An increasing number of Canadian adults are living at home, especially in markets where housing is expensive.
Wendell Cox, urban policy analyst and principal of Demographia in St. Louis, Missouri, says housing was more affordable when boomers were young than it is today.
“House prices today are four times relative to incomes what they were in Vancouver in 1969. They are three times what they were in Toronto 30 years ago,” Cox said in an interview.
“In Vancouver … you might as well hang a sign from the Lions Gate Bridge that says ‘speculators welcome,’ because you’ve established a system where house prices go up more than any other investment. And don’t complain that speculators are coming in and ripping you off—that’s what’s happening, and it’s happening in Toronto as well.”
The affordability gap is shown by other metrics. Cox said historically in English-speaking countries, the median house price was three times median annual income.
“It’s now 13 times in Vancouver, 10 times in Toronto, almost six times in Montreal,” he said.
“All of the metropolitan areas around Toronto—Kitchener-Waterloo, Peterborough, London, Brantford—they’re all in terrible shape because of all the extra demand as people leave Toronto,” Cox said.
“There’s a huge outflow from Toronto, now averaging 50,000 net a year.
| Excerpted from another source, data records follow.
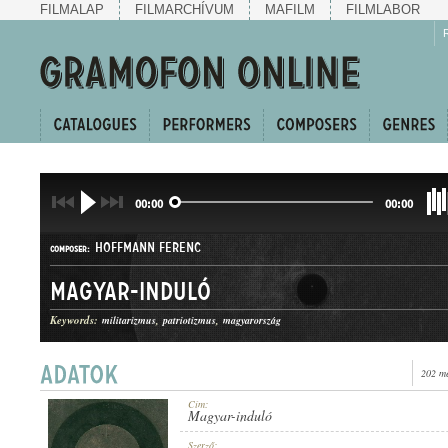
FILMALAP
FILMARCHÍVUM
MAFILM
FILMLABOR
00:00
00:00
HOFFMANN FERENC
COMPOSER:
Magyar-induló
Keywords:
militarizmus
patriotizmus
magyarország
202 me
INDULÓ
GENRE:
Cím:
Magyar-induló
Szerző: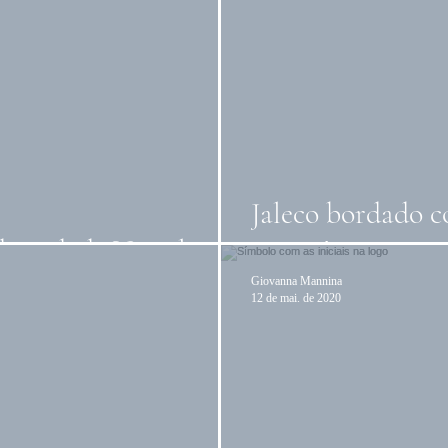
Jaleco bordado 
entidade Visual
marca!
Giovanna Mannina
12 de mai. de 2020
And Stats Canada says much of them moved to places like those other metropolitan areas because of the lower housing costs.”
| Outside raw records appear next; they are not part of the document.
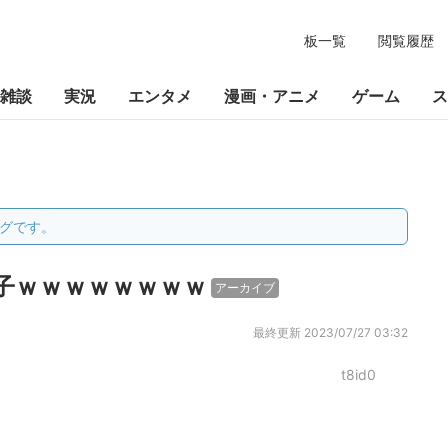
板一覧
閲覧履歴
雑談
実況
エンタメ
漫画・アニメ
ゲーム
ス
グです。
子ｗｗｗｗｗｗｗｗ
アーカイブ
最終更新
2023/07/27 03:32
t8id0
The high prices followed changes in urban design that took hold decades ago, he says.
“The whole thing is drawing lines around cities, urban containment, greenbelts, agricultural preserves, etc. And you’ve ruined your housing market. It’s all planners who think, oh, they’re doing great things because they want cities to look a particular way.”
Ontario Premier Doug Ford has presented mixed messages on developing the Greenbelt in southern Ontario. Cox says political backlash is the greatest hurdle for governments that contemplate changes to land usage.
“The answer is clear: You need to deregulate and let the market work. Except if you did that, you would blow the bottom out of the housing market, and anybody who tried to do that would no longer be in politics,” he said.
Carleton University business professor Ian Lee said both he and his partner had adult children who lived with them to save money for a down payment on a home.
“These are techniques of economizing, either because the person lost their job and they can’t afford their rent, or because the young person’s income is quite modest. And they want to live and have fun, and living at home means they don’t have to pay rent, which is significant. Or thirdly, some young people say, I can never afford to buy a house until I save up the down payment,” Lee said.
Part of the phenomenon may be owing to immigrants from cultures that are used to long-term inter-generational living. Lee suggested other possibilities.
“Some of those people living at home could have struck some kind of understanding with their parents and said, ‘Look I‘ll stay home and I’ll look after you as you get older and get more frail, and when you pass on, I'll get the house.’”
The Leger survey found that nearly two-thirds of boomers have paid off their mortgage and many are ready to help the next generation. One-quarter of boomers said they already had or would consider gifting or loaning money to a child to help them buy a home. The percentage was highest in Vancouver, at 34.
Twenty-one percent of boomers with kids at home don’t foresee them leaving. This percentage was 29 in Toronto, and just 8 in Alberta.
“It’s really a belief that in the future, will it be any better. Well, in Alberta they think it’s going to turn around eventually, whereas in Toronto, [no one] thinks that rents are going to suddenly drop from $2,000 a month to $1,000 a month,” Lee said.
A report in May by Scotiabank showed that there are fewer homes per capita in Canada than the G7 average, a shortfall of 1.8 million new homes.